Mafalda lo ignora e gli prepara la cena: purea di patate con crosta di parmigiano grattugiato. Niente uova, l’ha promesso.
«Oggi ti faccio la pappa prima del dovuto, poi ti metto a letto. Mancherò per molte ore, mi raccomando: fa’ il bravo».
Lui resta ancorato alla televisione, mentre lei prosegue invitandolo a comportarsi bene, e se ha la cacca di farla subito, ché dopo non può più cambiarlo per molte ore. Non ha mai smesso di rivolgersi a lui come se ci fosse ancora tutto, con la testa.
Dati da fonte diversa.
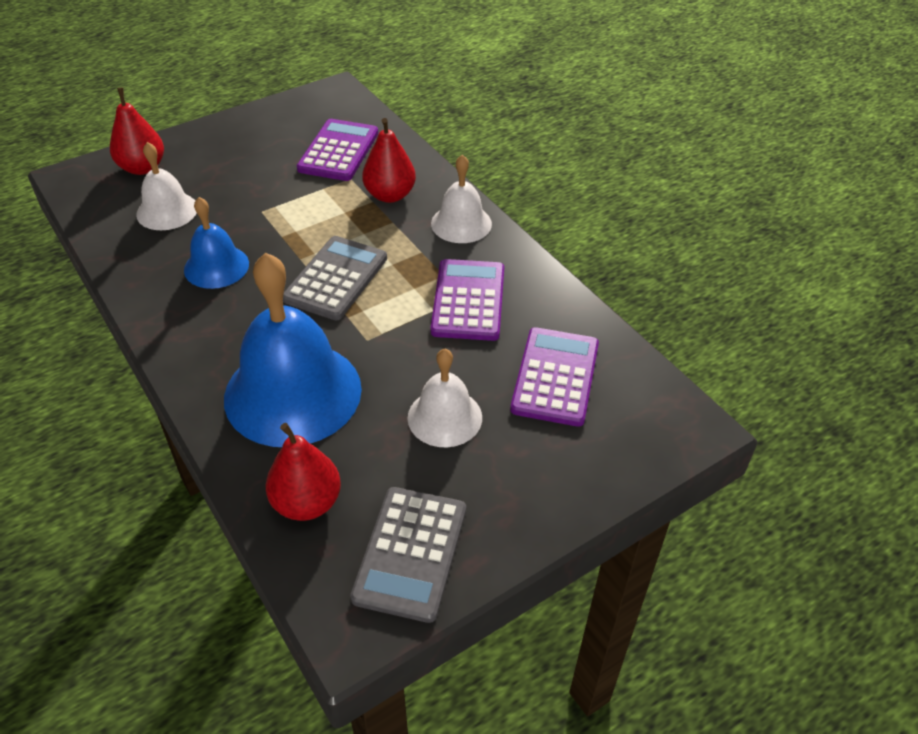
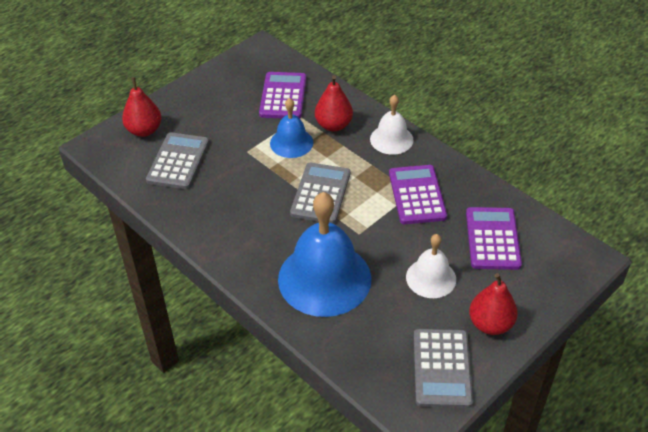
camera: 10 degrees left, 0 degrees up
(167, 211) = (178, 161): white bell -> grey calculator
(216, 266) = (233, 198): blue bell -> blue bell (291, 142)
(307, 503) = (364, 349): red pear -> red pear (490, 324)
Si siede un secondo sul divano e pensa piccata alla tribù di Ugo, che verrà l’indomani per la festa dei piccoli. Cosa credono, quelli, di passare al ristorante? Quando è stato deciso che si dovessero festeggiare i compleanni dalla nonna? Non ricorda più quanti anni compiano, lo scarto è di ventiquattro mesi, quindi o cinque e sette o quattro e sei, comunque uno straccio di dono glielo deve pur fare. I birilli rubati saranno un regalo perfetto, li porteranno a casa e finiranno nel dimenticatoio.
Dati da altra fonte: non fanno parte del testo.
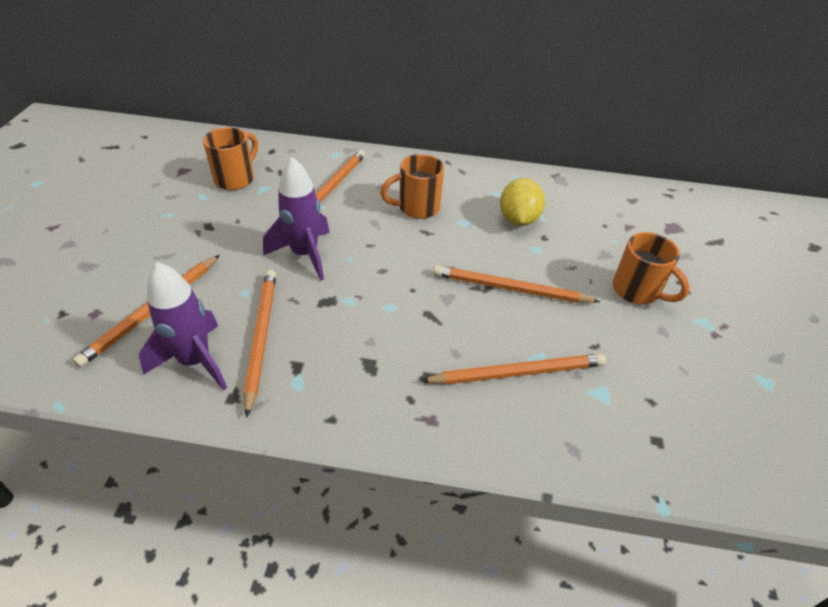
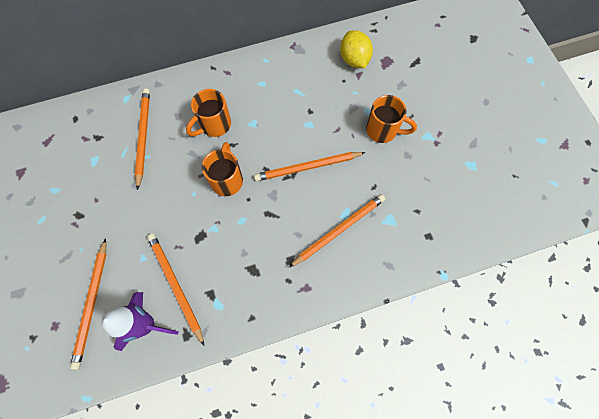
camera: 25 degrees left, 25 degrees up
(236, 179) = (67, 161): orange mug -> orange mug (227, 180)
(304, 254) = (162, 206): purple rocket -> none
(518, 219) = (286, 103): yellow lemon -> yellow lemon (354, 60)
Non le piace come si comportano con lei. Sua nuora Domnica pilucca appena il cibo, con faccia schifata, come se anziché delle tagliatelle le servisse degli scarafaggi. Lascia sempre il piatto a metà con la scusa della linea, poi prima di farsi versare l’acqua aspetta che lei sia voltata o piegata sul forno per prendere in mano il bicchiere e soffiarci dentro: pensa che sua suocera non le lavi bene, le stoviglie? E quell’aria di sufficienza, quella fronte con istoriata la scritta: ho girato il mondo, io, e ora sono qui, me tapina, a rimangiare per l’ennesima volta la solita minestra, anziché caviale. In fondo non è una cattiva ragazza, se non stesse così sulle sue, Mafalda la coinvolgerebbe e le insegnerebbe i segreti da casalinga – ad esempio come si tolgono le macchie dagli indumenti e come si preparano le melanzane sott’olio, quelle così sottili che paiono carta velina, e nemmeno c’è bisogno di cuocerle, basta macerarle una notte nell’aceto con la menta piperita e i ciuffetti d’origano. Ma Domnica non ha mai dimostrato la minima voglia di intrattenersi con lei oltre il necessario. Ugo trascorre il tempo a rimproverarla per presunte sue carenze verso il padre oppure si fissa davanti al telefonino, la moglie controlla ogni dieci minuti l’orologio appeso alla parete – un cimelio a cucù, regalo di nozze –, i nipoti starnazzano convinti che la confusione da loro provocata sia benvenuta.
Mafalda prepara la cena al marito e per tutto il tempo, mentre lo imbocca, pensa solo all’appartamento di Wilma e al malloppo. A un certo punto, viene pungolata da un dubbio atroce che la sprona ad azioni più veloci, tanto che, tra una cucchiaiata e un’altra, va di traverso il cibo all’infermo: e se Wilma scappasse con il tesoro?